Dataset items

***

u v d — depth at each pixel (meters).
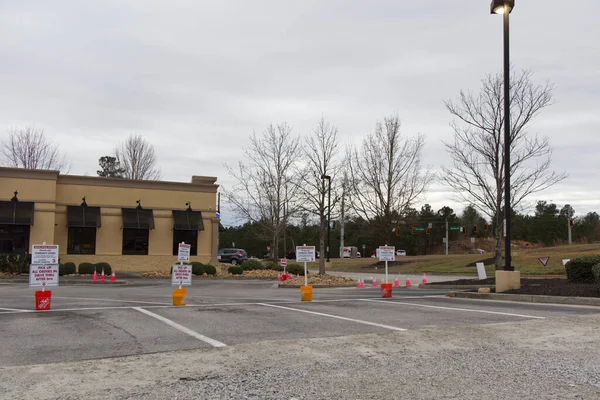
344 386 5.21
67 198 30.75
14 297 15.47
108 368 5.89
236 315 10.77
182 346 7.27
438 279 30.48
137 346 7.30
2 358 6.52
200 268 29.89
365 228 40.81
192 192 33.56
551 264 30.53
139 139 44.94
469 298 15.24
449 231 81.69
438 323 9.53
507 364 6.17
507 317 10.36
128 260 31.77
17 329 8.84
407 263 44.28
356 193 33.06
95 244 31.17
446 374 5.70
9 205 28.59
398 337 7.86
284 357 6.48
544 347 7.17
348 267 46.22
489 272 31.48
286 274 27.33
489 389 5.12
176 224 32.31
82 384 5.20
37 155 38.94
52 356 6.64
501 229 21.92
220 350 6.92
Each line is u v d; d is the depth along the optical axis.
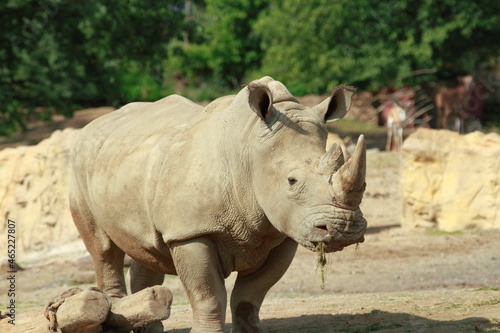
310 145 19.27
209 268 20.52
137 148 22.36
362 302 29.38
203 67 164.50
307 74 120.44
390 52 116.12
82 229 25.20
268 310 28.72
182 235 20.39
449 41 120.75
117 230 22.91
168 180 20.78
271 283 22.20
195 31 95.56
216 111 21.34
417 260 43.59
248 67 162.62
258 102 19.39
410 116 111.44
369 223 58.06
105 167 23.28
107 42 90.00
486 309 25.22
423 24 116.25
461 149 52.31
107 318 19.69
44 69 97.56
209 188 20.30
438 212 52.56
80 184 24.62
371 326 23.50
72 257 48.66
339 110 20.16
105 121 24.97
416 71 116.56
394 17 117.62
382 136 119.38
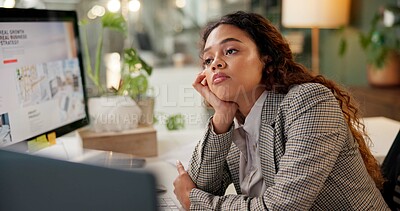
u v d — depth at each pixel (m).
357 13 3.91
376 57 3.48
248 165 1.12
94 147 1.44
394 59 3.46
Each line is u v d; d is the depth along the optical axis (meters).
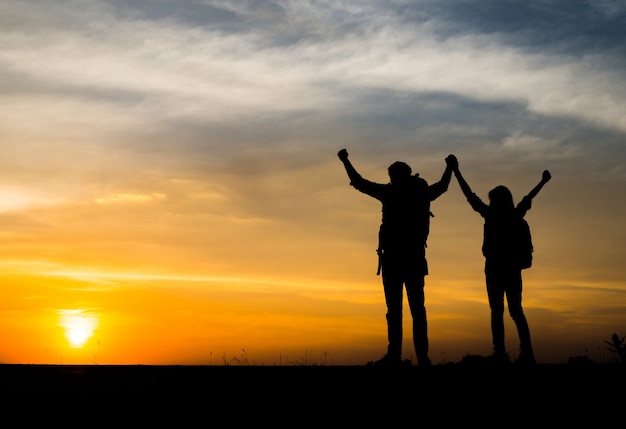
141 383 10.72
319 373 11.06
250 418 8.86
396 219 11.62
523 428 8.39
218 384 10.55
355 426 8.53
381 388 10.02
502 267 12.49
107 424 8.57
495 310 12.53
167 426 8.52
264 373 11.32
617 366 10.72
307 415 8.95
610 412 8.77
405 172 11.80
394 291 11.54
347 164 11.88
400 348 11.40
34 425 8.51
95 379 11.12
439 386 10.02
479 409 9.05
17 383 10.88
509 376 10.43
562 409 8.95
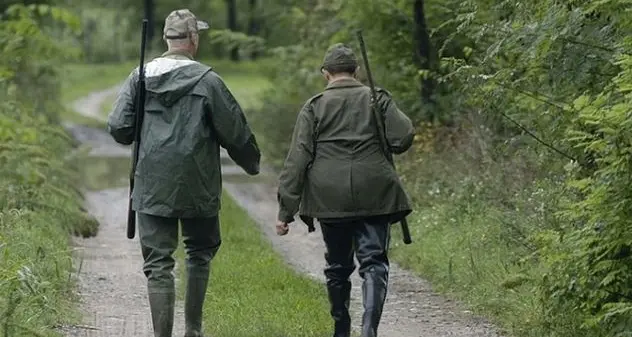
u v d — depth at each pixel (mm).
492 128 25375
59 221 25891
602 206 13828
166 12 136500
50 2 43688
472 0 19141
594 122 13633
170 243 14586
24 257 18797
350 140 14594
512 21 17094
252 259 23125
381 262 14625
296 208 14680
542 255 14922
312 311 17531
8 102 31094
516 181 23406
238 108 14594
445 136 30188
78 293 19359
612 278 13852
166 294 14383
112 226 29656
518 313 16891
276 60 47250
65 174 36531
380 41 32656
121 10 141125
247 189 41375
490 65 18234
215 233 15094
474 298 18734
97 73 130750
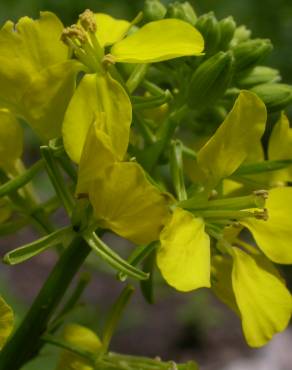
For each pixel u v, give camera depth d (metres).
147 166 0.11
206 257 0.09
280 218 0.10
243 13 0.29
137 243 0.09
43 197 0.27
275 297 0.10
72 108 0.09
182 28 0.10
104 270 0.25
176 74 0.11
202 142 0.12
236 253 0.10
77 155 0.09
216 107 0.12
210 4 0.29
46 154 0.10
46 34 0.10
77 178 0.10
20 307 0.24
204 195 0.10
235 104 0.10
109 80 0.09
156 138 0.11
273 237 0.10
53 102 0.10
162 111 0.11
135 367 0.11
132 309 0.30
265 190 0.10
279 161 0.10
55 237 0.10
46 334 0.11
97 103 0.09
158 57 0.10
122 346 0.29
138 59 0.10
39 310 0.11
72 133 0.09
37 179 0.28
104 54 0.10
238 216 0.10
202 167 0.10
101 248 0.10
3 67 0.10
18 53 0.10
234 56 0.11
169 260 0.09
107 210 0.09
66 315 0.11
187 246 0.09
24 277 0.31
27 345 0.11
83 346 0.11
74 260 0.11
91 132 0.09
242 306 0.10
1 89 0.10
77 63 0.10
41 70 0.10
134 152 0.11
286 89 0.11
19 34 0.10
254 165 0.10
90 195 0.09
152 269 0.11
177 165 0.10
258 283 0.10
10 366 0.11
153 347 0.29
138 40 0.10
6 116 0.10
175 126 0.11
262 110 0.10
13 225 0.11
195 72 0.10
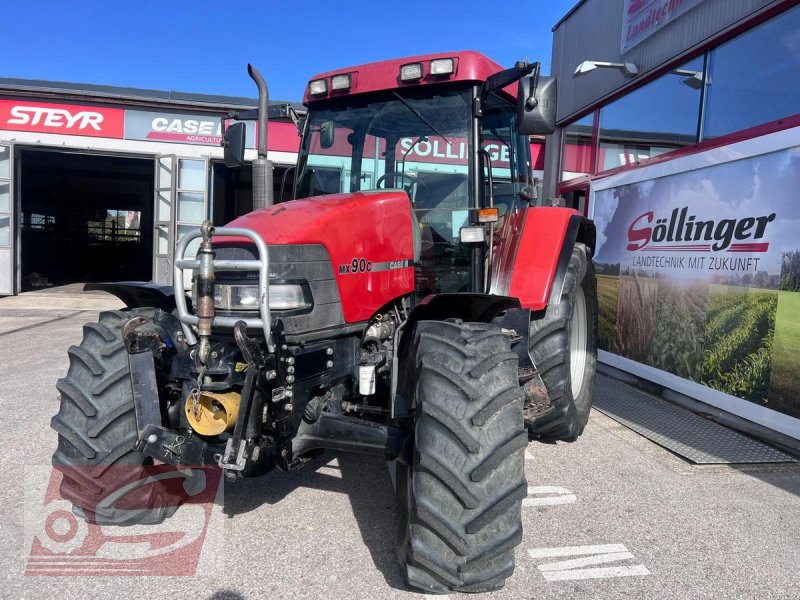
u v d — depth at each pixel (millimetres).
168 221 11656
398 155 3309
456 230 3156
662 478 3469
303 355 2367
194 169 11727
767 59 4859
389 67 3277
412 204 3166
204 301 2186
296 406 2354
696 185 5188
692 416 4781
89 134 11461
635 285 6062
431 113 3234
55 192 19312
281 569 2367
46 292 13375
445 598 2211
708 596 2297
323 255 2516
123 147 11570
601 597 2270
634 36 6699
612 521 2896
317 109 3586
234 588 2232
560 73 8758
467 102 3166
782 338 4223
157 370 2512
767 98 4871
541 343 3633
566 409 3635
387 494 3090
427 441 2076
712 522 2916
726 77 5340
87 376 2492
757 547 2682
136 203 21438
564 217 3686
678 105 6066
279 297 2355
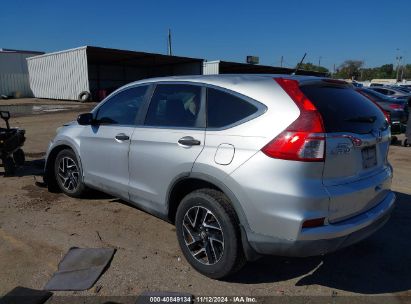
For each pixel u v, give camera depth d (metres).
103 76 39.28
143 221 4.69
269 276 3.53
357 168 3.17
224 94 3.41
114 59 35.62
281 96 3.07
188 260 3.61
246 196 3.03
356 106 3.39
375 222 3.32
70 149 5.30
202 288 3.31
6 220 4.67
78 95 30.64
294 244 2.89
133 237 4.25
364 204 3.22
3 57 38.19
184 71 39.00
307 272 3.62
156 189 3.88
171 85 3.96
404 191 6.18
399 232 4.55
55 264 3.64
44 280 3.37
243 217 3.09
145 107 4.15
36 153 9.01
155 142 3.83
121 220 4.71
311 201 2.84
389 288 3.38
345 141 3.01
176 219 3.65
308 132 2.86
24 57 39.56
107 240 4.16
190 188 3.73
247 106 3.21
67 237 4.22
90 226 4.52
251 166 3.01
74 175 5.34
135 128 4.16
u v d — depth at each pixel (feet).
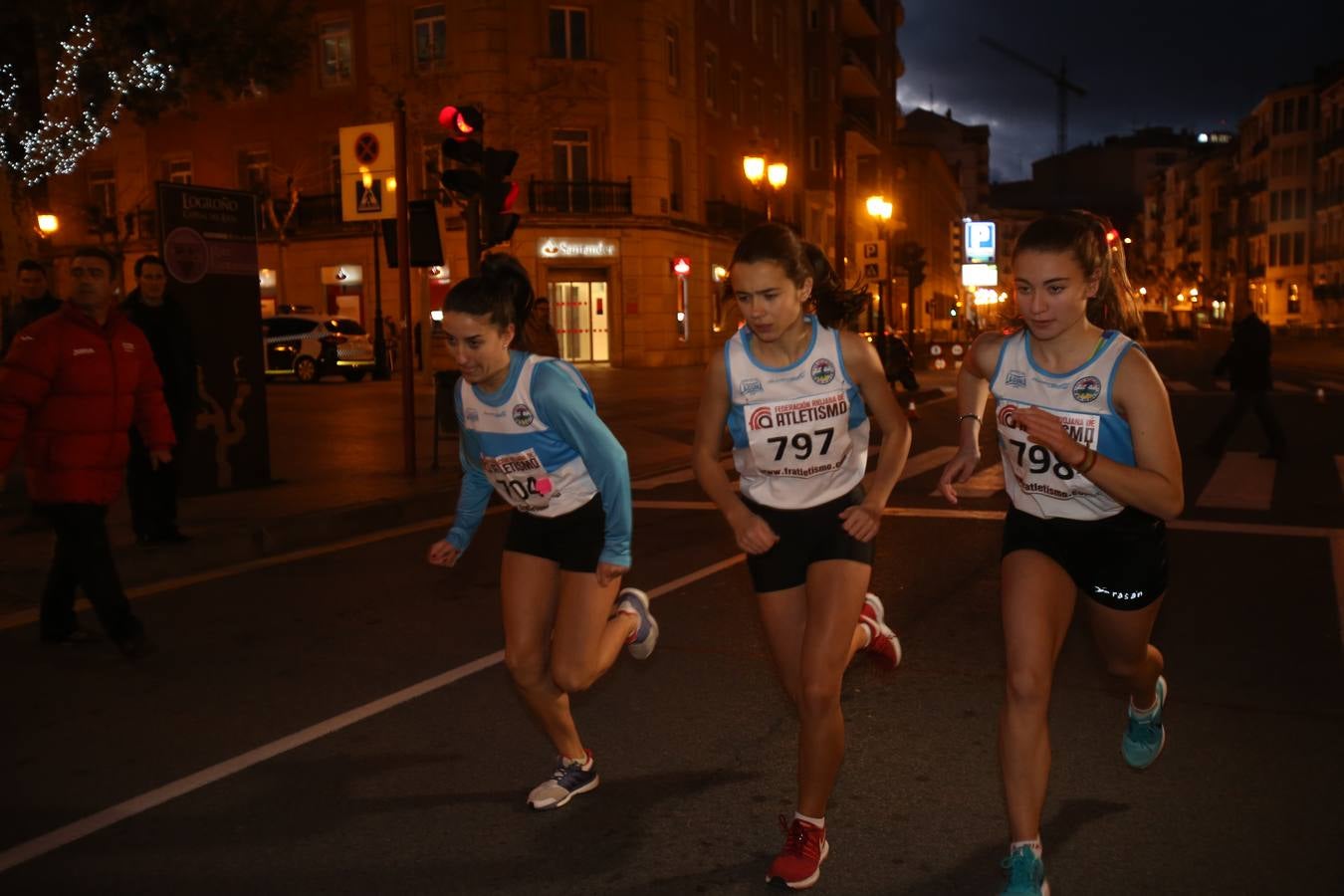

***

How to complete this task
For every line in the data above that holds "axis", return the line itself.

Answer for this exercise
Each line is u v d; d is the depth along the optical axis.
Each line is u v d; d is the depth along the optical axis (meters).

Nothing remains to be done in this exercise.